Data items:
-.-.-
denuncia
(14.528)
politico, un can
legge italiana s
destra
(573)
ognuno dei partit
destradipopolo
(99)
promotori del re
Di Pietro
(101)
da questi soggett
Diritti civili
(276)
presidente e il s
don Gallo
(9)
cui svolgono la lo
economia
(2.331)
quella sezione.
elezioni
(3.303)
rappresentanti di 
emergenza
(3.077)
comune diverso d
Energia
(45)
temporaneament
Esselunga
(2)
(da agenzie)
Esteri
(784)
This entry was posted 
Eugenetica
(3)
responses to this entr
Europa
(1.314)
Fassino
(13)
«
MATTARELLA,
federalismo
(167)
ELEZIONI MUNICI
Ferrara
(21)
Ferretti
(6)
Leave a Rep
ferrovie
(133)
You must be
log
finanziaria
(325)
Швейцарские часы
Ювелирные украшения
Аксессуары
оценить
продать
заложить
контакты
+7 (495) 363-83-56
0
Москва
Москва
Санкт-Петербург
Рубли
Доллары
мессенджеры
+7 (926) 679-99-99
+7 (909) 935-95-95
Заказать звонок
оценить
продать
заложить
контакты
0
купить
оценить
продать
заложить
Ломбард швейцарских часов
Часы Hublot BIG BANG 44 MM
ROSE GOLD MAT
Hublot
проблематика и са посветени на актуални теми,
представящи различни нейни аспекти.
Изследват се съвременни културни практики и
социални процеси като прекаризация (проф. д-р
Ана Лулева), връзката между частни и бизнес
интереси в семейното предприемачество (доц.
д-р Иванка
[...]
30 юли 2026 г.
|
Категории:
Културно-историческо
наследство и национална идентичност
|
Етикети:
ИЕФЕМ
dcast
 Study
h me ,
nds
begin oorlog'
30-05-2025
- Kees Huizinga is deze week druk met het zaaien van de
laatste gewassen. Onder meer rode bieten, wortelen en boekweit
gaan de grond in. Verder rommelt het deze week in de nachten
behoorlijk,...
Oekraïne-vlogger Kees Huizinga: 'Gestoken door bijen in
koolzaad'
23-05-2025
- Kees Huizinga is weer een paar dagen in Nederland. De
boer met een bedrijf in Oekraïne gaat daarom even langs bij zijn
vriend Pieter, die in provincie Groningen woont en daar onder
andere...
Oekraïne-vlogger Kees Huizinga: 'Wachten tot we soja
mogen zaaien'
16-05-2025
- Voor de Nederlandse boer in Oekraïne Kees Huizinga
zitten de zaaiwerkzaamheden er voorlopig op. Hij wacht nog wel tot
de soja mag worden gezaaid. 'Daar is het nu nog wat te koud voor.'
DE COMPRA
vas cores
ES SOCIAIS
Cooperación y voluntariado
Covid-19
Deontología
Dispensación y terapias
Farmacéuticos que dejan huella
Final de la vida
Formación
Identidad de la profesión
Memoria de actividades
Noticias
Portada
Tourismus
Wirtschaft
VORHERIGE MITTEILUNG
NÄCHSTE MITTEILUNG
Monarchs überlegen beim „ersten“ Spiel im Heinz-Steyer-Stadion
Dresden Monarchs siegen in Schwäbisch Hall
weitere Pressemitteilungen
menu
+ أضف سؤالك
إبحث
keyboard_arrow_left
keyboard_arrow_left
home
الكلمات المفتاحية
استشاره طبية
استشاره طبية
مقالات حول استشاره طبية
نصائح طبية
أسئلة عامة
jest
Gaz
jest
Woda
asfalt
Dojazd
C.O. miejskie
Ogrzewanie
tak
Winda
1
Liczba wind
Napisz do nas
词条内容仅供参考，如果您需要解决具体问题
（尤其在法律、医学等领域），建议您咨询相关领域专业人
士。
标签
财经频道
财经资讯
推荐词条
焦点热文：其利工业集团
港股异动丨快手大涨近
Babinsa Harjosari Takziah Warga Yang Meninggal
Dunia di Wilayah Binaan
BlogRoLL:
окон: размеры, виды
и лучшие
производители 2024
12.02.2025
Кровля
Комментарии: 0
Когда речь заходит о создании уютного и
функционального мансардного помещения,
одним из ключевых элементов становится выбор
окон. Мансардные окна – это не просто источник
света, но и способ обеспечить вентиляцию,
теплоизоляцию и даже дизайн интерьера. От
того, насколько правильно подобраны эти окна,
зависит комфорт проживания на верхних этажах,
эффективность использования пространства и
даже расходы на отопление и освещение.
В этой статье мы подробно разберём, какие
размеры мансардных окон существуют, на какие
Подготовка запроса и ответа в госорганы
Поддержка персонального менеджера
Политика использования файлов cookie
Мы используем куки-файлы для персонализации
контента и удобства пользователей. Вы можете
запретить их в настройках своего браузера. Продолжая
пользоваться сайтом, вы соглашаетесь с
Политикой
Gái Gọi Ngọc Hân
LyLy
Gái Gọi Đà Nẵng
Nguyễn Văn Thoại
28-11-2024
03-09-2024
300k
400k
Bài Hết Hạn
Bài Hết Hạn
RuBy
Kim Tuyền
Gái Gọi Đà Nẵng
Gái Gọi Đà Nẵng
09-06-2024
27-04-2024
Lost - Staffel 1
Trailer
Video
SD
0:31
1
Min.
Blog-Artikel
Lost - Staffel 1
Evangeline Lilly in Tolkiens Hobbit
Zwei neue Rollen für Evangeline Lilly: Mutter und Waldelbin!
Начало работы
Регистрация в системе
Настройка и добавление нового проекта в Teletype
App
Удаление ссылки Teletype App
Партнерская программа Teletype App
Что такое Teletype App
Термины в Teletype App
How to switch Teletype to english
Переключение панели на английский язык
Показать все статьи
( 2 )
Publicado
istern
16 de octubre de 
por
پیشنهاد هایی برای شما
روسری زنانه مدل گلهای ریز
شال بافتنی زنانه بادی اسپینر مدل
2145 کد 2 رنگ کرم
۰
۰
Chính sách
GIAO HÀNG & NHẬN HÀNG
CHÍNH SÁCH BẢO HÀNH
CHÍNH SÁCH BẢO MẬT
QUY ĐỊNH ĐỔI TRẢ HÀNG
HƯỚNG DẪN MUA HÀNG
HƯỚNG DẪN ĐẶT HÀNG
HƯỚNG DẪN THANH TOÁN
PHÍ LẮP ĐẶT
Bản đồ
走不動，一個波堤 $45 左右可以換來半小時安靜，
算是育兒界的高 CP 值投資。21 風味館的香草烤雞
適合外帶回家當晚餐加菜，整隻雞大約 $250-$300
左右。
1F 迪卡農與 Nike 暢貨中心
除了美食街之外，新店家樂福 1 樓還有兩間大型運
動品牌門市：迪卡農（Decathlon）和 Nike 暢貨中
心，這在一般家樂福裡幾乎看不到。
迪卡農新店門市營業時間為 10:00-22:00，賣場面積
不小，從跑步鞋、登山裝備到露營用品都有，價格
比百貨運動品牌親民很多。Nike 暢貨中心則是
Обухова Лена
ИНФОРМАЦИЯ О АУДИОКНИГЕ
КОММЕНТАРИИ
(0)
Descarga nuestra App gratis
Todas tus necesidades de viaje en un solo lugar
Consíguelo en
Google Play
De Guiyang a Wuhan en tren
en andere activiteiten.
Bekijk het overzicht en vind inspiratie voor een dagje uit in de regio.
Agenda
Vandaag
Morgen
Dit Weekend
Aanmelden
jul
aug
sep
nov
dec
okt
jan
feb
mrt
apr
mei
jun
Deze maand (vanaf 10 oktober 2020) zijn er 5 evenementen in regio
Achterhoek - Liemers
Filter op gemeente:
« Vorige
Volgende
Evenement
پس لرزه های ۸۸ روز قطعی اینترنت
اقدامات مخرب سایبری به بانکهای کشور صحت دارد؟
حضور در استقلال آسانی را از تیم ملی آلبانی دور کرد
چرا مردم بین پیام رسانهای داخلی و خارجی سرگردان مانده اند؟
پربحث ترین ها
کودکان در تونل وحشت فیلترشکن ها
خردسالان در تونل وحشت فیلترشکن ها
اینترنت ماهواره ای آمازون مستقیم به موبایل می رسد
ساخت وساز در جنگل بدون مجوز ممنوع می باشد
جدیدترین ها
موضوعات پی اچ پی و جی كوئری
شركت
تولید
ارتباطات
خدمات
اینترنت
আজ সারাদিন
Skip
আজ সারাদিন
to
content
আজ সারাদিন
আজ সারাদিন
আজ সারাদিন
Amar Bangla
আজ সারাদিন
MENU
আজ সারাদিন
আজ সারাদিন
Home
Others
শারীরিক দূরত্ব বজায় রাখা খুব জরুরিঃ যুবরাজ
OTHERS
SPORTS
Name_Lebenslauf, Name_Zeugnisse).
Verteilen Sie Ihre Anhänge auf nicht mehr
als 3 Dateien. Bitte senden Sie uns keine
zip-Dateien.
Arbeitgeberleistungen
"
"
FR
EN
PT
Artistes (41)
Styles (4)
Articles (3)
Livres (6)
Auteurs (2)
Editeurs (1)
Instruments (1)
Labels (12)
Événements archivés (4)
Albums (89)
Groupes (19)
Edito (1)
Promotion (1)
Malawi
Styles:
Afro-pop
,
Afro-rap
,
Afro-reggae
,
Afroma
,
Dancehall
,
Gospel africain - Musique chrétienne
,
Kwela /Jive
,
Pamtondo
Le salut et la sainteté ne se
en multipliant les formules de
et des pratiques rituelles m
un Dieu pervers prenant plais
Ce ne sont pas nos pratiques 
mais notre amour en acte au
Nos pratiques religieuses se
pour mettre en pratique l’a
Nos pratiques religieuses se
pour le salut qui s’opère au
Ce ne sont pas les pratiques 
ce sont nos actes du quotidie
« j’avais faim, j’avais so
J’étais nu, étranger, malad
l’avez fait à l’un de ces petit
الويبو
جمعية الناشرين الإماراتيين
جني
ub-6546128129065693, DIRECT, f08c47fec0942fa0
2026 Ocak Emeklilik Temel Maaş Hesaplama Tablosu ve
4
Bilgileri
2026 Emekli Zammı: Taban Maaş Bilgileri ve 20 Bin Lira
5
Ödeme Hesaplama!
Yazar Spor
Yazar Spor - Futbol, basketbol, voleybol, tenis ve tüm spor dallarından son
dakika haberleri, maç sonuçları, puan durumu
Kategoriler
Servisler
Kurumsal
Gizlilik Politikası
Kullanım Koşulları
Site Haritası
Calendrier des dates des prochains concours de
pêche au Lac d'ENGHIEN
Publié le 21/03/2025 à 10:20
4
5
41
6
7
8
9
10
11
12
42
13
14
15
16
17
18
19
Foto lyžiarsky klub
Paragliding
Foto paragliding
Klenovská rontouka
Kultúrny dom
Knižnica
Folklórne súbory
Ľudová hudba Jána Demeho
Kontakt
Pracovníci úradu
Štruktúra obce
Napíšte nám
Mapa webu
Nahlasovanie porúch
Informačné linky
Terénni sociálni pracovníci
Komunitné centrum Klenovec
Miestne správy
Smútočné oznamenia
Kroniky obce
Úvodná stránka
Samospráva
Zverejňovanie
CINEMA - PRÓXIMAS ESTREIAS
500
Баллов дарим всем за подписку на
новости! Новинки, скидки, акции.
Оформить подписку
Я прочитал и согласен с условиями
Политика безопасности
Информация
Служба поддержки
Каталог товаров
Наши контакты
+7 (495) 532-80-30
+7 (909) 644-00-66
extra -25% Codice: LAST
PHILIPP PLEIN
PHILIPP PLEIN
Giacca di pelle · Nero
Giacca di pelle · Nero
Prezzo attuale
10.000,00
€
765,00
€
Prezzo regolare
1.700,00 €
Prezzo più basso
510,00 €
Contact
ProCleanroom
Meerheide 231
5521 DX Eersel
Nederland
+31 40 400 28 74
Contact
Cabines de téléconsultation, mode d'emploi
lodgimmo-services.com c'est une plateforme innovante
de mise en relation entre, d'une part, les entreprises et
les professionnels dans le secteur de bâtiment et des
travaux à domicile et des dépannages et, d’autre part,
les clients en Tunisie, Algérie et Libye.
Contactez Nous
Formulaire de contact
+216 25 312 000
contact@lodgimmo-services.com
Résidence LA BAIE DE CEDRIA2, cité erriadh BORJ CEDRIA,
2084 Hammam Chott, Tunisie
-.-.-
Return each line of the data above that contains the string "Huizinga", matching case exactly.

Response box:
- Kees Huizinga is deze week druk met het zaaien van de
Oekraïne-vlogger Kees Huizinga: 'Gestoken door bijen in
- Kees Huizinga is weer een paar dagen in Nederland. De
Oekraïne-vlogger Kees Huizinga: 'Wachten tot we soja
- Voor de Nederlandse boer in Oekraïne Kees Huizinga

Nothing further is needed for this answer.